• What the task requires
Give the entries again exactly, every one of them.

====== Information provided ======

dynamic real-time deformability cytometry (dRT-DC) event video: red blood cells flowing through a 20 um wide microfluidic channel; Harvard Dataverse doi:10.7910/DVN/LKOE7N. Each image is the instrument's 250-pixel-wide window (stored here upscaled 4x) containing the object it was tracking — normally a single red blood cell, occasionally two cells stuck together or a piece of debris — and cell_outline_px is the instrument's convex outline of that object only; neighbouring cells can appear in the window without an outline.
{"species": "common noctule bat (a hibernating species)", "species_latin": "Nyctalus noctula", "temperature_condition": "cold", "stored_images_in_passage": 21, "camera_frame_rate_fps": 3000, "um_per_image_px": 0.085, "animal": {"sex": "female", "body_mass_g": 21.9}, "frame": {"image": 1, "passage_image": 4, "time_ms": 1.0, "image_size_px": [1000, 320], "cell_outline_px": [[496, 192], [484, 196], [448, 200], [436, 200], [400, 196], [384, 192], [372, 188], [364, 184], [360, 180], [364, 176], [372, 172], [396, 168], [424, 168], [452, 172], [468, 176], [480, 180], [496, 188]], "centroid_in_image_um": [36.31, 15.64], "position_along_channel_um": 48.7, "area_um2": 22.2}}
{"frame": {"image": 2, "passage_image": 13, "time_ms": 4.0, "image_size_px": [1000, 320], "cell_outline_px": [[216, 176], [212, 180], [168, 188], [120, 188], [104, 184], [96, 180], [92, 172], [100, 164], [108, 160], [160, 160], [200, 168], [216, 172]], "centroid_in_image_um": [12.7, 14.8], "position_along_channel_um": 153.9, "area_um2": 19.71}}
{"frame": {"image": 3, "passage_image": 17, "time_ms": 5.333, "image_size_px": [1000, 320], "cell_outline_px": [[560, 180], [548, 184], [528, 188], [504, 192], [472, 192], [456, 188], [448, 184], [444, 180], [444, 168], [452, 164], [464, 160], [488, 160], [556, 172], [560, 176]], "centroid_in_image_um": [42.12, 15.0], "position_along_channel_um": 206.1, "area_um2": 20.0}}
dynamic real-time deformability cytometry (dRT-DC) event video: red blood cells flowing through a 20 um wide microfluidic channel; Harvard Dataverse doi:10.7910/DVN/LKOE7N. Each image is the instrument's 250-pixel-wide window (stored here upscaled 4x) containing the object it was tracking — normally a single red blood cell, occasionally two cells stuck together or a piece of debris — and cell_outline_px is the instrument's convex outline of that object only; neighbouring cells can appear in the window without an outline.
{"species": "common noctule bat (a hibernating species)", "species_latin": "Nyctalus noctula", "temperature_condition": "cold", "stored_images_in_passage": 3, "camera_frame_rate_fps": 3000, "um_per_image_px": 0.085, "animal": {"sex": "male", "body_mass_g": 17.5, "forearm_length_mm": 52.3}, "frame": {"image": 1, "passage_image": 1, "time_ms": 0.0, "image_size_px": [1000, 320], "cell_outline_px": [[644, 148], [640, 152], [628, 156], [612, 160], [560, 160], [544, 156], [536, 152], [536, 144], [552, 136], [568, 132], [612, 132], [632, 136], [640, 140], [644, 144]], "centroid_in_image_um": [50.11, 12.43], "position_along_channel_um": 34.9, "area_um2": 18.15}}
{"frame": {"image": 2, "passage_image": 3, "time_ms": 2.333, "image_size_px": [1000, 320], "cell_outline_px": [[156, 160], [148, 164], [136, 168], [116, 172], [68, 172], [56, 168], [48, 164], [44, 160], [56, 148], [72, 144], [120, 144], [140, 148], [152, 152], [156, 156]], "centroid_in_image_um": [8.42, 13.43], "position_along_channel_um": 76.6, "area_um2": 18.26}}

======

• The output
dynamic real-time deformability cytometry (dRT-DC) event video: red blood cells flowing through a 20 um wide microfluidic channel; Harvard Dataverse doi:10.7910/DVN/LKOE7N. Each image is the instrument's 250-pixel-wide window (stored here upscaled 4x) containing the object it was tracking — normally a single red blood cell, occasionally two cells stuck together or a piece of debris — and cell_outline_px is the instrument's convex outline of that object only; neighbouring cells can appear in the window without an outline.
{"species": "common noctule bat (a hibernating species)", "species_latin": "Nyctalus noctula", "temperature_condition": "cold", "stored_images_in_passage": 21, "camera_frame_rate_fps": 3000, "um_per_image_px": 0.085, "animal": {"sex": "female", "body_mass_g": 21.9}, "frame": {"image": 1, "passage_image": 4, "time_ms": 1.0, "image_size_px": [1000, 320], "cell_outline_px": [[496, 192], [484, 196], [448, 200], [436, 200], [400, 196], [384, 192], [372, 188], [364, 184], [360, 180], [364, 176], [372, 172], [396, 168], [424, 168], [452, 172], [468, 176], [480, 180], [496, 188]], "centroid_in_image_um": [36.31, 15.64], "position_along_channel_um": 48.7, "area_um2": 22.2}}
{"frame": {"image": 2, "passage_image": 13, "time_ms": 4.0, "image_size_px": [1000, 320], "cell_outline_px": [[216, 176], [212, 180], [168, 188], [120, 188], [104, 184], [96, 180], [92, 172], [100, 164], [108, 160], [160, 160], [200, 168], [216, 172]], "centroid_in_image_um": [12.7, 14.8], "position_along_channel_um": 153.9, "area_um2": 19.71}}
{"frame": {"image": 3, "passage_image": 17, "time_ms": 5.333, "image_size_px": [1000, 320], "cell_outline_px": [[560, 180], [548, 184], [528, 188], [504, 192], [472, 192], [456, 188], [448, 184], [444, 180], [444, 168], [452, 164], [464, 160], [488, 160], [556, 172], [560, 176]], "centroid_in_image_um": [42.12, 15.0], "position_along_channel_um": 206.1, "area_um2": 20.0}}
dynamic real-time deformability cytometry (dRT-DC) event video: red blood cells flowing through a 20 um wide microfluidic channel; Harvard Dataverse doi:10.7910/DVN/LKOE7N. Each image is the instrument's 250-pixel-wide window (stored here upscaled 4x) containing the object it was tracking — normally a single red blood cell, occasionally two cells stuck together or a piece of debris — and cell_outline_px is the instrument's convex outline of that object only; neighbouring cells can appear in the window without an outline.
{"species": "common noctule bat (a hibernating species)", "species_latin": "Nyctalus noctula", "temperature_condition": "cold", "stored_images_in_passage": 3, "camera_frame_rate_fps": 3000, "um_per_image_px": 0.085, "animal": {"sex": "male", "body_mass_g": 17.5, "forearm_length_mm": 52.3}, "frame": {"image": 1, "passage_image": 1, "time_ms": 0.0, "image_size_px": [1000, 320], "cell_outline_px": [[644, 148], [640, 152], [628, 156], [612, 160], [560, 160], [544, 156], [536, 152], [536, 144], [552, 136], [568, 132], [612, 132], [632, 136], [640, 140], [644, 144]], "centroid_in_image_um": [50.11, 12.43], "position_along_channel_um": 34.9, "area_um2": 18.15}}
{"frame": {"image": 2, "passage_image": 3, "time_ms": 2.333, "image_size_px": [1000, 320], "cell_outline_px": [[156, 160], [148, 164], [136, 168], [116, 172], [68, 172], [56, 168], [48, 164], [44, 160], [56, 148], [72, 144], [120, 144], [140, 148], [152, 152], [156, 156]], "centroid_in_image_um": [8.42, 13.43], "position_along_channel_um": 76.6, "area_um2": 18.26}}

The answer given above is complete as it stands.